▸ **The records**
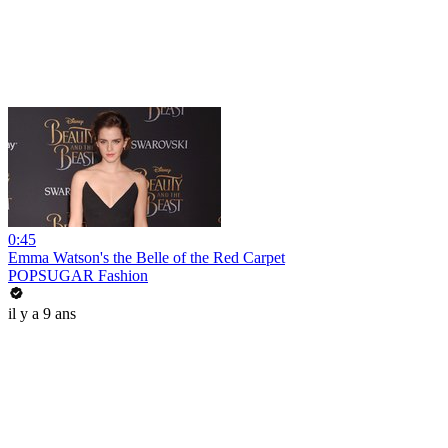
0:45
Emma Watson's the Belle of the Red Carpet
POPSUGAR Fashion
il y a 9 ans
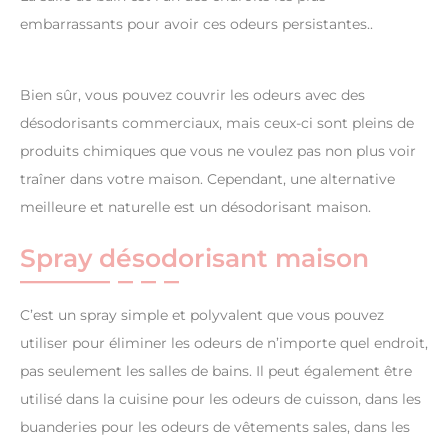
embarrassants pour avoir ces odeurs persistantes..
Bien sûr, vous pouvez couvrir les odeurs avec des
désodorisants commerciaux, mais ceux-ci sont pleins de
produits chimiques que vous ne voulez pas non plus voir
traîner dans votre maison. Cependant, une alternative
meilleure et naturelle est un désodorisant maison.
Spray désodorisant maison
C’est un spray simple et polyvalent que vous pouvez
utiliser pour éliminer les odeurs de n’importe quel endroit,
pas seulement les salles de bains. Il peut également être
utilisé dans la cuisine pour les odeurs de cuisson, dans les
buanderies pour les odeurs de vêtements sales, dans les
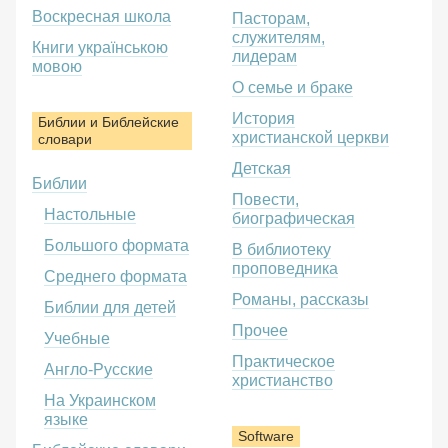
Воскресная школа
Пасторам,
служителям,
Книги українською
лидерам
мовою
О семье и браке
История
Библии и Библейские
христианской церкви
словари
Детская
Библии
Повести,
Настольные
биографическая
Большого формата
В библиотеку
проповедника
Среднего формата
Романы, рассказы
Библии для детей
Прочее
Учебные
Практическое
Англо-Русские
христианство
На Украинском
языке
Software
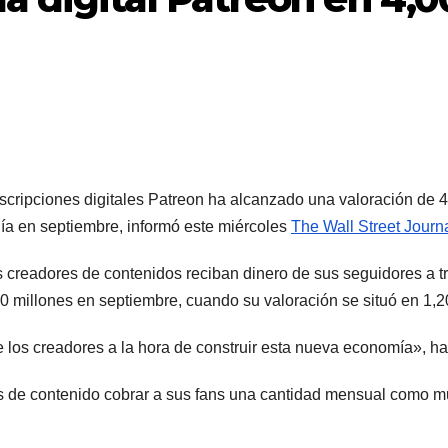
cripciones digitales Patreon ha alcanzado una valoración de 4
ibuía en septiembre, informó este miércoles
The Wall Street Journ
os creadores de contenidos reciban dinero de sus seguidores a t
90 millones en septiembre, cuando su valoración se situó en 1,2
de los creadores a la hora de construir esta nueva economía», 
es de contenido cobrar a sus fans una cantidad mensual como m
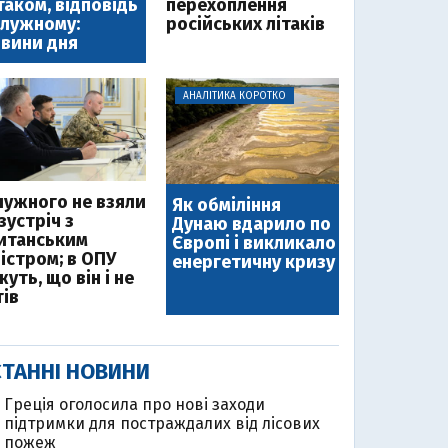
таком, відповідь
перехоплення
лужному:
російських літаків
вини дня
АНАЛІТИКА КОРОТКО
лужного не взяли
Як обміління
зустріч з
Дунаю вдарило по
итанським
Європі і викликало
ністром; в ОПУ
енергетичну кризу
уть, що він і не
тів
ТАННІ НОВИНИ
Греція оголосила про нові заходи
підтримки для постраждалих від лісових
пожеж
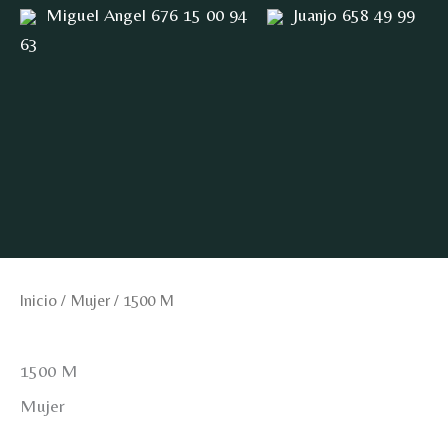
Ir
Miguel Angel 676 15 00 94
Juanjo 658 49 99
al
63
contenido
Inicio
/
Mujer
/ 1500 M
1500 M
Mujer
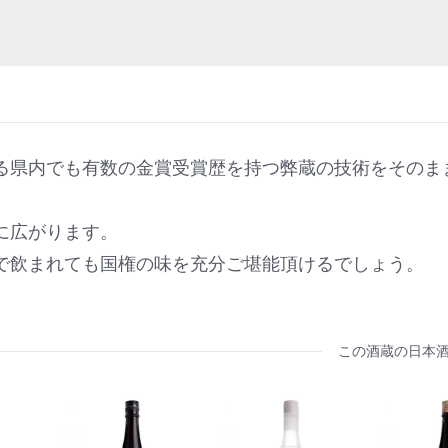
る県内でも有数の金賞受賞歴を持つ弊蔵の技術をそのま
に広がります。
で飲まれても国権の味を充分ご堪能頂けるでしょう。
この酒蔵の日本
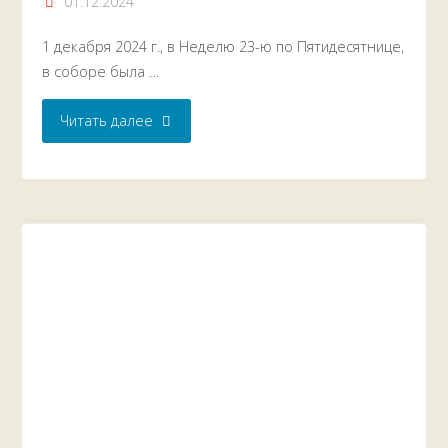
01.12.2024
1 декабря 2024 г., в Неделю 23-ю по Пятидесятнице,
в соборе была …
"Неделя
Читать далее
23-
я
по
Пятидесятнице"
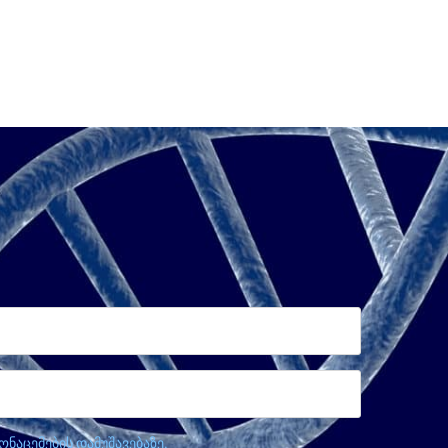
ნაცემების დამუშავებაზე.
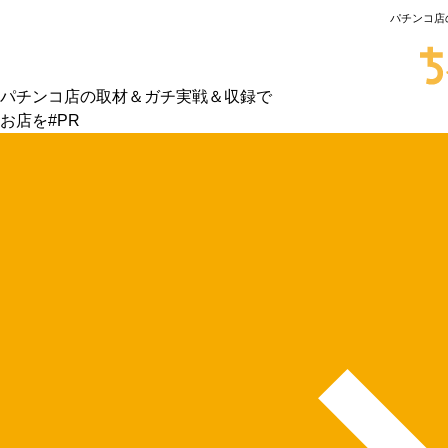
パチンコ店
パチンコ店の取材＆ガチ実戦＆収録で
お店を#PR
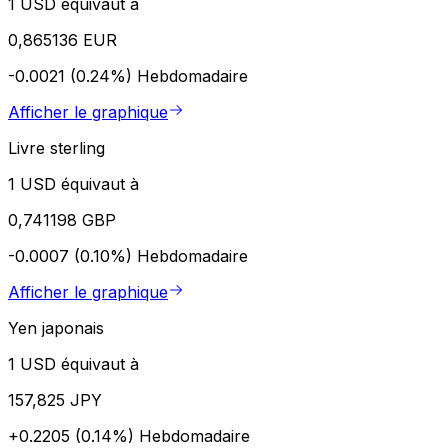
1 USD équivaut à
0,865136 EUR
-0.0021 (0.24%)
Hebdomadaire
Afficher le graphique
Livre sterling
1 USD équivaut à
0,741198 GBP
-0.0007 (0.10%)
Hebdomadaire
Afficher le graphique
Yen japonais
1 USD équivaut à
157,825 JPY
+0.2205 (0.14%)
Hebdomadaire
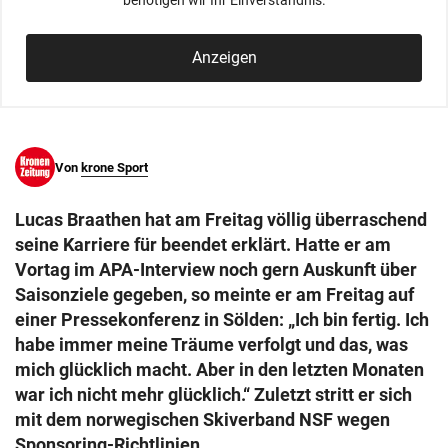
benötigen wir Ihr Einverständnis.
© Krone Multimedia GmbH & Co KG 2026
Muthgasse 2, 1190 Wien
Anzeigen
Von
krone Sport
Lucas Braathen hat am Freitag völlig überraschend
seine Karriere für beendet erklärt. Hatte er am
Vortag im APA-Interview noch gern Auskunft über
Saisonziele gegeben, so meinte er am Freitag auf
einer Pressekonferenz in Sölden: „Ich bin fertig. Ich
habe immer meine Träume verfolgt und das, was
mich glücklich macht. Aber in den letzten Monaten
war ich nicht mehr glücklich.“ Zuletzt stritt er sich
mit dem norwegischen Skiverband NSF wegen
Sponsoring-Richtlinien.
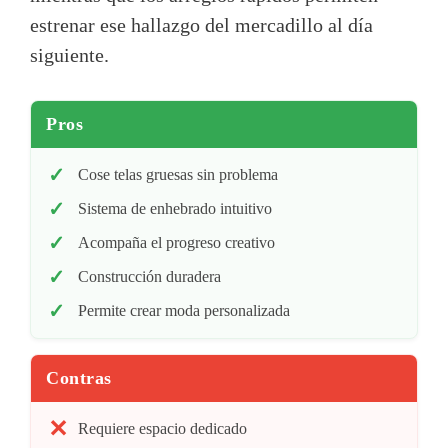
estrenar ese hallazgo del mercadillo al día
siguiente.
Pros
Cose telas gruesas sin problema
Sistema de enhebrado intuitivo
Acompaña el progreso creativo
Construcción duradera
Permite crear moda personalizada
Contras
Requiere espacio dedicado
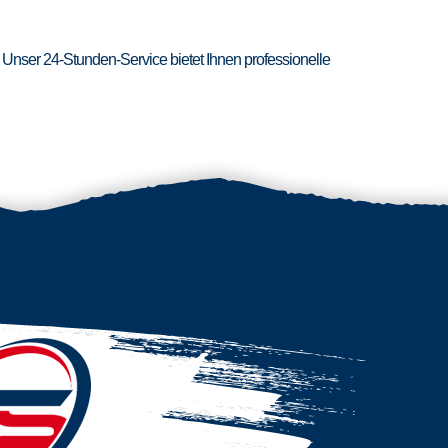
 Unser 24-Stunden-Service bietet Ihnen professionelle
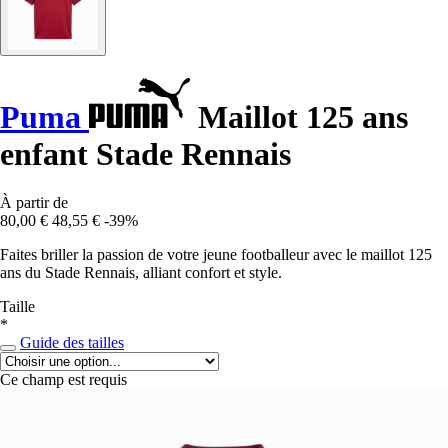
Puma
Maillot 125 ans
enfant Stade Rennais
À partir de
80,00 €
48,55 €
-39%
Faites briller la passion de votre jeune footballeur avec le maillot 125
ans du Stade Rennais, alliant confort et style.
Taille
*
Guide des tailles
Ce champ est requis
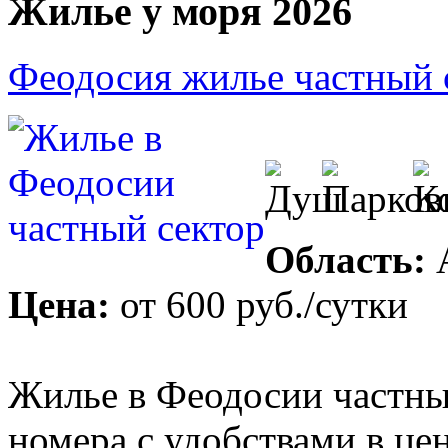
Жилье у моря 2026
Феодосия жилье частный 
Область:
Цена:
от
600 руб.
/сутки
Жилье в Феодосии частны
номера с удобствами в це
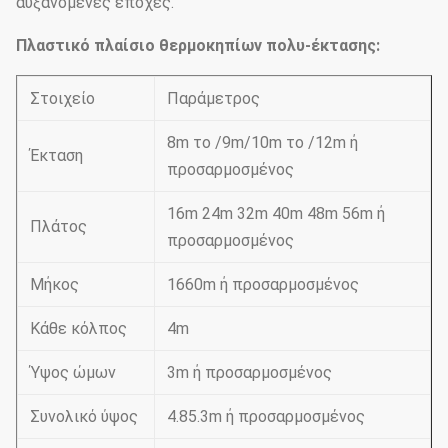
αυξανόμενες εποχές.
Πλαστικό πλαίσιο θερμοκηπίων πολυ-έκτασης:
Στοιχείο
Παράμετρος
8m το /9m/10m το /12m ή
Έκταση
προσαρμοσμένος
16m 24m 32m 40m 48m 56m ή
Πλάτος
προσαρμοσμένος
Μήκος
1660m ή προσαρμοσμένος
Κάθε κόλπος
4m
Ύψος ώμων
3m ή προσαρμοσμένος
Συνολικό ύψος
4.85.3m ή προσαρμοσμένος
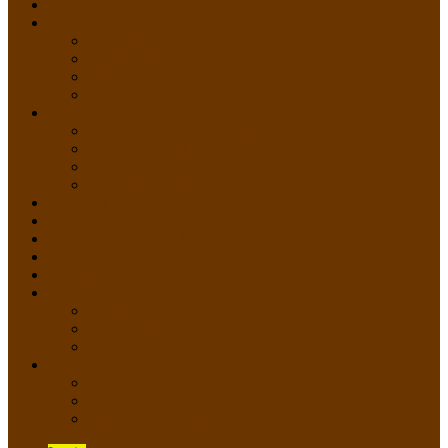
HOME
PROFIL
Profil Sekolah
Fasilitas Sekolah
Visi Misi Sekolah
Guru dan Staff
AKADEMIK
PERATURAN AKADEMIK
KURIKULUM
Silabus Sekolah
Kalender Akademik
GALERI
PPDB
VIDEO PEMBELAJARAN
KONTAK
E-Raport
SISWA
Prestasi Siswa
Daftar Siswa
Data Alumni
LAYANAN
SIPP SMP N 2 Cangkringan
TATA KELOLA SIPP
Saluran Pengaduan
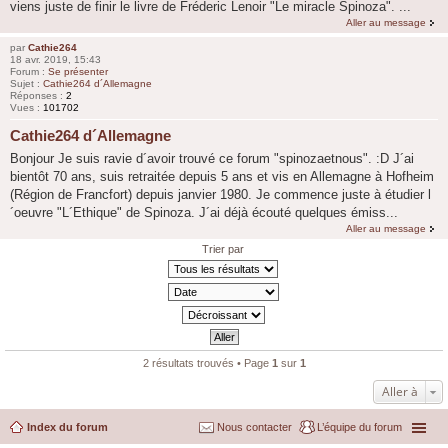
viens juste de finir le livre de Fréderic Lenoir "Le miracle Spinoza". ...
Aller au message
par
Cathie264
18 avr. 2019, 15:43
Forum :
Se présenter
Sujet :
Cathie264 d´Allemagne
Réponses :
2
Vues :
101702
Cathie264 d´Allemagne
Bonjour Je suis ravie d´avoir trouvé ce forum "spinozaetnous". :D J´ai
bientôt 70 ans, suis retraitée depuis 5 ans et vis en Allemagne à Hofheim
(Région de Francfort) depuis janvier 1980. Je commence juste à étudier l
´oeuvre "L´Ethique" de Spinoza. J´ai déjà écouté quelques émiss...
Aller au message
Trier par
2 résultats trouvés • Page
1
sur
1
Aller à
Index du forum
Nous contacter
L’équipe du forum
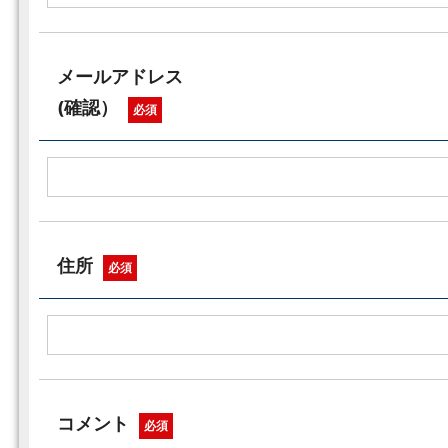
メールアドレス
(確認）
必須
住所
必須
コメント
必須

▸ **Instruction**
Begin with the line holding "Index du forum" and end with the last line of the listing. Reproduce each of those lines exactly, and leave every picture out.

▸ **Written answer**
Index du forum
Nous contacter
L’équipe du forum
メールアドレス
(確認）
必須
住所
必須
コメント
必須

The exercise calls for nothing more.